2) В эксперименте по выделению вируса весенней виремии от карпов на разных стадиях эпизоотии получены следующие результаты. На стадии разгара эпизоотии известный метод не уступал методу тканевых эксплантатов в частоте выделения вируса из всех видов материала кроме кожи. При этом содержание вируса во внутренних органах этих же рыб, определенное известным способом, было даже выше, чем в эксплантатах кожи.

В то же время на стадии угасания эпизоотии, постэпизоотической и межэпизоотической стадиях частота выделения вируса из кожи при использовании предлагаемого способа тканевых эксплантатов возрастала, также как и содержание в ней вируса (в 100 и более раз). Известным способом вирус обнаружили только в одной пробе кожи из 11 исследованных, а предлагаемым способом тканевых эксплантатов в 9 пробах и в большем количестве. К тому же содержание вируса в среде, в которой проводилась инкубация, нередко было выше, чем в самой ткани (табл.4). Инкубация проб плавников и жабр увеличивала эффективность выделения вируса не столь значительно, а инкубация проб внутренних органов не влияла на результаты выделения.

Таким образом, использование предлагаемого метода тканевых эксплантатов позволяет значительно увеличить содержание вируса в инкубируемой ткани и повысить частоту выделения его от рыб на поздних стадиях эпизоотии и в межэпизоотический период.

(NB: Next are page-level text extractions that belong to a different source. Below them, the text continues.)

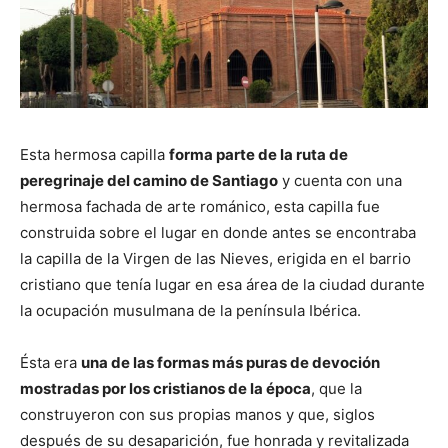
Esta hermosa capilla
forma parte de la ruta de
peregrinaje del camino de Santiago
y cuenta con una
hermosa fachada de arte románico, esta capilla fue
construida sobre el lugar en donde antes se encontraba
la capilla de la Virgen de las Nieves, erigida en el barrio
cristiano que tenía lugar en esa área de la ciudad durante
la ocupación musulmana de la península Ibérica.
Ésta era
una de las formas más puras de devoción
mostradas por los cristianos de la época
, que la
construyeron con sus propias manos y que, siglos
después de su desaparición, fue honrada y revitalizada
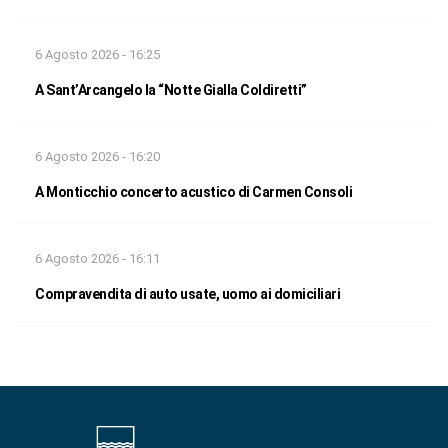
6 Agosto 2026 - 16:25
A Sant’Arcangelo la “Notte Gialla Coldiretti”
6 Agosto 2026 - 16:20
A Monticchio concerto acustico di Carmen Consoli
6 Agosto 2026 - 16:11
Compravendita di auto usate, uomo ai domiciliari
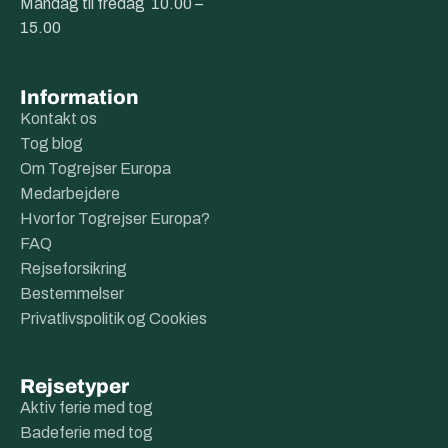
Mandag til fredag 10.00 –
15.00
Information
Kontakt os
Tog blog
Om Togrejser Europa
Medarbejdere
Hvorfor Togrejser Europa?
FAQ
Rejseforsikring
Bestemmelser
Privatlivspolitik og Cookies
Rejsetyper
Aktiv ferie med tog
Badeferie med tog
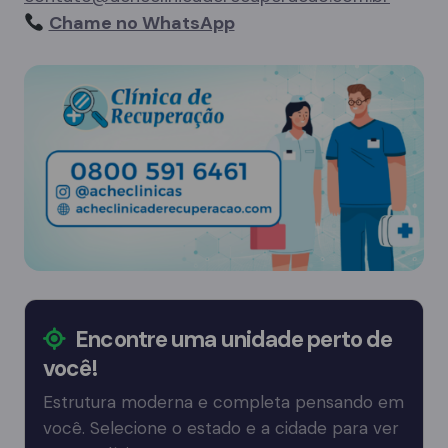
Chame no WhatsApp
Encontre uma unidade perto de
você!
Estrutura moderna e completa pensando em
você. Selecione o estado e a cidade para ver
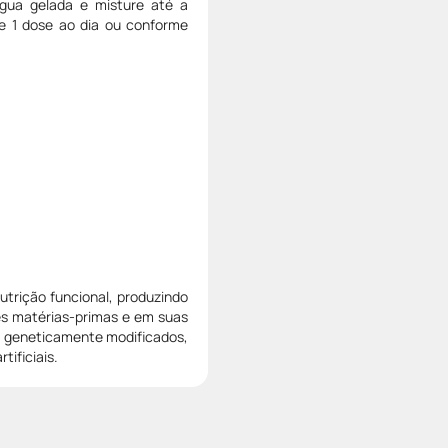
água gelada e misture até a
 1 dose ao dia ou conforme
utrição funcional, produzindo
es matérias-primas e em suas
es geneticamente modificados,
tificiais.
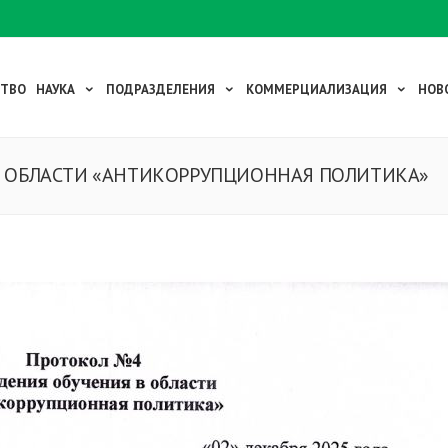
СТВО
НАУКА
ПОДРАЗДЕЛЕНИЯ
КОММЕРЦИАЛИЗАЦИЯ
НОВ
В ОБЛАСТИ «АНТИКОРРУПЦИОННАЯ ПОЛИТИКА»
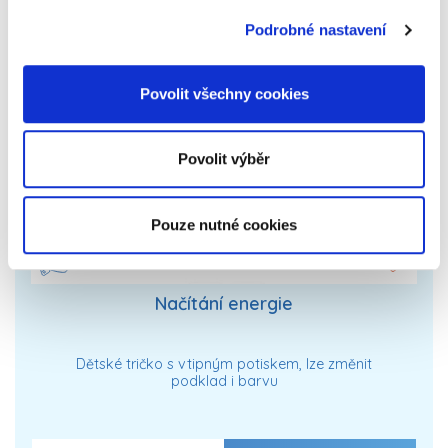
Podrobné nastavení
Povolit všechny cookies
Povolit výběr
Pouze nutné cookies
Načítání energie
Dětské tričko s vtipným potiskem, lze změnit
podklad i barvu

1. Способ выделения ихтиовирусов из клинического материала от рыб для диагностических и мониторинговых исследований, включающий гомогенизацию тканевого материала, приготовление 10%-ной суспензии гомогената в питательной среде, центрифугирование, деконтаминацию супернатанта, инокулирование чувствительной культуры клеток, отличающийся тем, что тканевой материал перед гомогенизацией подвергают 10-кратной отмывке в среде 199 или Игла MEM с 500 ЕД/мл пенициллина, 500 мкг/мл стрептомицина и 500 мкг/мл нистатина, а затем инкубируют в течение 3-5 суток в свежей порции этих же сред с 2% сыворотки крови плода коровы и 200 ЕД/мл пенициллина, 200 мкг/мл стрептомицина и 25 мкг/мл нистатина при постоянном качании на шейкере с частотой 50 качаний/мин, температуре 15-21°С и соотношении тканевого материала и среды 1:100.

2. Способ по п.1, отличающийся тем, что для выделения вирусов в качестве тканевого материала используют кусочки кожи и плавников рыб.